** PROBLEM DESCRIPTION **
Report every line of the data where the string "millimetres" appears.

** DATA **
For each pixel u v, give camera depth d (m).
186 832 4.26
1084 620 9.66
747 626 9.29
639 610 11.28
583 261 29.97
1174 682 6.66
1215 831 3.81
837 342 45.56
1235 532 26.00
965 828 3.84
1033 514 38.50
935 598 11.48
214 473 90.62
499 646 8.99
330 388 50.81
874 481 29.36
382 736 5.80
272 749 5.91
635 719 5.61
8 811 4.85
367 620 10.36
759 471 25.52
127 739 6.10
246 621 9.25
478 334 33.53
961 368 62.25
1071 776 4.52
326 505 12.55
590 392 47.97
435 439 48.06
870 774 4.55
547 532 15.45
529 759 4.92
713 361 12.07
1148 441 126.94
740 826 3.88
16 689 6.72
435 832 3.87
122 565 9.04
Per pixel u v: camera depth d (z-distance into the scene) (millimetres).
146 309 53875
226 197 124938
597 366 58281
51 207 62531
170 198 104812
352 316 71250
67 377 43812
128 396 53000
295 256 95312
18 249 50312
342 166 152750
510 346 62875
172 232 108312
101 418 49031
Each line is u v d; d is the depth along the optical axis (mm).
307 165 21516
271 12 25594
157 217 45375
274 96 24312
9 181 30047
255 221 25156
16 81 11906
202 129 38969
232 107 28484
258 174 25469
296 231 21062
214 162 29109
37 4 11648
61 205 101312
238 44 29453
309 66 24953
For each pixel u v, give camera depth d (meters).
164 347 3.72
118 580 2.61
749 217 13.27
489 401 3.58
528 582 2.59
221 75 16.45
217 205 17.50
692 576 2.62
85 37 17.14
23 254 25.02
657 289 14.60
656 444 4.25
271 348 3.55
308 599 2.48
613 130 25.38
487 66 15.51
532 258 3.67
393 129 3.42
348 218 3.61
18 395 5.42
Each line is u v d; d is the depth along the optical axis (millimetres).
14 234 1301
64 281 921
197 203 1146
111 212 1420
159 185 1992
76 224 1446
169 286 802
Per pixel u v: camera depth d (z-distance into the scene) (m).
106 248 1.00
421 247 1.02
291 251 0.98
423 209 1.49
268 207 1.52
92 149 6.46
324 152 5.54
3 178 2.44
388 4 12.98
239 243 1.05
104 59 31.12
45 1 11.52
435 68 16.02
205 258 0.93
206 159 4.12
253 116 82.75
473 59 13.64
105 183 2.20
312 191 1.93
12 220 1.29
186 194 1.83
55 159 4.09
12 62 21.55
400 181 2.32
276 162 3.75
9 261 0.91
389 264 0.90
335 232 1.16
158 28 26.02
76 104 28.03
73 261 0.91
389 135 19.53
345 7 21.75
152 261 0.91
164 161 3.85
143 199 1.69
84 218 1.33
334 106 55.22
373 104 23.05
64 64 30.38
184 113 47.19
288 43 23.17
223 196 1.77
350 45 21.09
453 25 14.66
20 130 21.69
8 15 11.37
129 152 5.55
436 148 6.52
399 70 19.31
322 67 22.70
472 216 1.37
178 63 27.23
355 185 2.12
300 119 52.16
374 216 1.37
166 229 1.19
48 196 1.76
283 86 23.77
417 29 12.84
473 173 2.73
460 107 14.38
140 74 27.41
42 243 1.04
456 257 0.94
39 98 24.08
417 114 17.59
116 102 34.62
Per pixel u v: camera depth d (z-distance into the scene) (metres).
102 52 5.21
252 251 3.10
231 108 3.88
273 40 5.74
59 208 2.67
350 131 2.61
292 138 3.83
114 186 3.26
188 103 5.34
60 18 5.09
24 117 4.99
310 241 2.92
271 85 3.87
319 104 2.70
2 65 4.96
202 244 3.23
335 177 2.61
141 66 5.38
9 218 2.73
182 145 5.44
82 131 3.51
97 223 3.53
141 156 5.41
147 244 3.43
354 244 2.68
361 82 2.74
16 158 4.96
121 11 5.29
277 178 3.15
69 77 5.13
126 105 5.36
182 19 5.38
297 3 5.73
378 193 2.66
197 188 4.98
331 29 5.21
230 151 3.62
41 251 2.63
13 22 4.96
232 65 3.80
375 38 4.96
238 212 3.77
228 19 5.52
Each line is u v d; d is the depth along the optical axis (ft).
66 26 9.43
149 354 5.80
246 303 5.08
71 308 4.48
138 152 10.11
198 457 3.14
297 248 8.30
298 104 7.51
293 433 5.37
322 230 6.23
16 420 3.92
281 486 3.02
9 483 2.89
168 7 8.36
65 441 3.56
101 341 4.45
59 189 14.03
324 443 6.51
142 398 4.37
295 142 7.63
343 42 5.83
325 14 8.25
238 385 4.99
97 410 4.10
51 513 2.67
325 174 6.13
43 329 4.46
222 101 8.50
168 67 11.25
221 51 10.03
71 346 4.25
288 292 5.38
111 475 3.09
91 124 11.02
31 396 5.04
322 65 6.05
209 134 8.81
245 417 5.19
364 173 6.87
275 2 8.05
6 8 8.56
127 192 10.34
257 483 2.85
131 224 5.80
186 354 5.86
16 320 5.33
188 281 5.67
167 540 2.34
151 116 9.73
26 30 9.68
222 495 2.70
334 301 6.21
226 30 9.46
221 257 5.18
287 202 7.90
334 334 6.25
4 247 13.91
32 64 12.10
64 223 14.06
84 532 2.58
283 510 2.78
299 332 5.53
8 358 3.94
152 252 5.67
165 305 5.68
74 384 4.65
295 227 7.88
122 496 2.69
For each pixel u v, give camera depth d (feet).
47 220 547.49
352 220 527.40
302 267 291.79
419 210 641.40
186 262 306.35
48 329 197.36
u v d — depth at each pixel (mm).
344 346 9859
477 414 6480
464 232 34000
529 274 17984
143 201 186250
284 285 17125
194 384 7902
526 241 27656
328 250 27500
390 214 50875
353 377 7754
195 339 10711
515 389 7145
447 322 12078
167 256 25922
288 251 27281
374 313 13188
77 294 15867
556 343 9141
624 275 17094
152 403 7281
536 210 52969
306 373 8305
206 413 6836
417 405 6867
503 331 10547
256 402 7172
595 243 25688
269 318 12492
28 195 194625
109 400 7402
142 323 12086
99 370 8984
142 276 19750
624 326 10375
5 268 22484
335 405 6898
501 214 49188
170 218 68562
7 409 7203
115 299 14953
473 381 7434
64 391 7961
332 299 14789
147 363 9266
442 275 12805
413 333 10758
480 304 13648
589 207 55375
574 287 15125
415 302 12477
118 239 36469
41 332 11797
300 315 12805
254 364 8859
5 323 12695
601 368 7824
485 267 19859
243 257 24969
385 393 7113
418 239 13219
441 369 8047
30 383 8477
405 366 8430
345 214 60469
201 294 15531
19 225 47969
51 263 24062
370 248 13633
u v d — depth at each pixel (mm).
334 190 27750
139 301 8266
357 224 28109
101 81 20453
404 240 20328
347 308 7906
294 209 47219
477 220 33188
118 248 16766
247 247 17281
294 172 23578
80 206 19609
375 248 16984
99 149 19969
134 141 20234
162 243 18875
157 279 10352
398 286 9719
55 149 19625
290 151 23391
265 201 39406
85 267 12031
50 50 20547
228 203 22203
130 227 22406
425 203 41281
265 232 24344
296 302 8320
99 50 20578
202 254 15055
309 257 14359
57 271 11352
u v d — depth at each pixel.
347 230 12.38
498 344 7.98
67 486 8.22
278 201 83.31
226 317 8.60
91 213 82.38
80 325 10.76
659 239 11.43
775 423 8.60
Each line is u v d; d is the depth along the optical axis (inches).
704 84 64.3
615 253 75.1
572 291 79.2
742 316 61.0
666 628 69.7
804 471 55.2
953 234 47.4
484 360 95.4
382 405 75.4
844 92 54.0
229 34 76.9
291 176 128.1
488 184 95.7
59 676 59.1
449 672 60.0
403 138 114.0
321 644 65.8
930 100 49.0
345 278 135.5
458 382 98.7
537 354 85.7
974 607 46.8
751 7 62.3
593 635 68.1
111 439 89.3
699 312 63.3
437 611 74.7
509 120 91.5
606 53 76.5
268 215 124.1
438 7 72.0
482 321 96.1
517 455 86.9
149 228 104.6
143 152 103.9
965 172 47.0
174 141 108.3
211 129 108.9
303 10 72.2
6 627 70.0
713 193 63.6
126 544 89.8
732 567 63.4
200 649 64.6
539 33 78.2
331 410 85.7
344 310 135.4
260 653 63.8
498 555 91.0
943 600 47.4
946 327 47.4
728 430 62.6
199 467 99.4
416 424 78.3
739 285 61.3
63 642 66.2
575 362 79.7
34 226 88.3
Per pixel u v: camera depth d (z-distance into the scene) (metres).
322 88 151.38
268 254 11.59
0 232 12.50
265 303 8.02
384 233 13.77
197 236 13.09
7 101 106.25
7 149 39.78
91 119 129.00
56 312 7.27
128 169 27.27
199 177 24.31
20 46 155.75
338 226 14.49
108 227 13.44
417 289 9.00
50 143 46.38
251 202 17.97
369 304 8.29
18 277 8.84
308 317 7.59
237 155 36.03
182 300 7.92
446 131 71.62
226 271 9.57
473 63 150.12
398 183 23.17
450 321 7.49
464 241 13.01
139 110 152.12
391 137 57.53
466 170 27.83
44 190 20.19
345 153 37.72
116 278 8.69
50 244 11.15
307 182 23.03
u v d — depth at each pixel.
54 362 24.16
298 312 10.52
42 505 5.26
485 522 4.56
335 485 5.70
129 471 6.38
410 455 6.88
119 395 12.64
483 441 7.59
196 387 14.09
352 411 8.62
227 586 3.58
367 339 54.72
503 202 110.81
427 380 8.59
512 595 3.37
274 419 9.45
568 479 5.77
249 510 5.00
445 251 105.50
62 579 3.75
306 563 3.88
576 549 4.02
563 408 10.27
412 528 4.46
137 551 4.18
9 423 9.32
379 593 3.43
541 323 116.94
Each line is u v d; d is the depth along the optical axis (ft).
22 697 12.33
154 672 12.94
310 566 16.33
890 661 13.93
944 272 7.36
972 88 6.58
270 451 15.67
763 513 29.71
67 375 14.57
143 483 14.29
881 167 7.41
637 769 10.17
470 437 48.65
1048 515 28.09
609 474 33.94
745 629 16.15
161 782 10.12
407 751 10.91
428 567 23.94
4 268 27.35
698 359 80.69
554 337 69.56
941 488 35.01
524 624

** RESULT OF THE EXERCISE **
Per pixel u v: camera depth d (z-distance into the scene) (millimetres).
Each line is u v d; d is the depth along the optical axis (millimetres).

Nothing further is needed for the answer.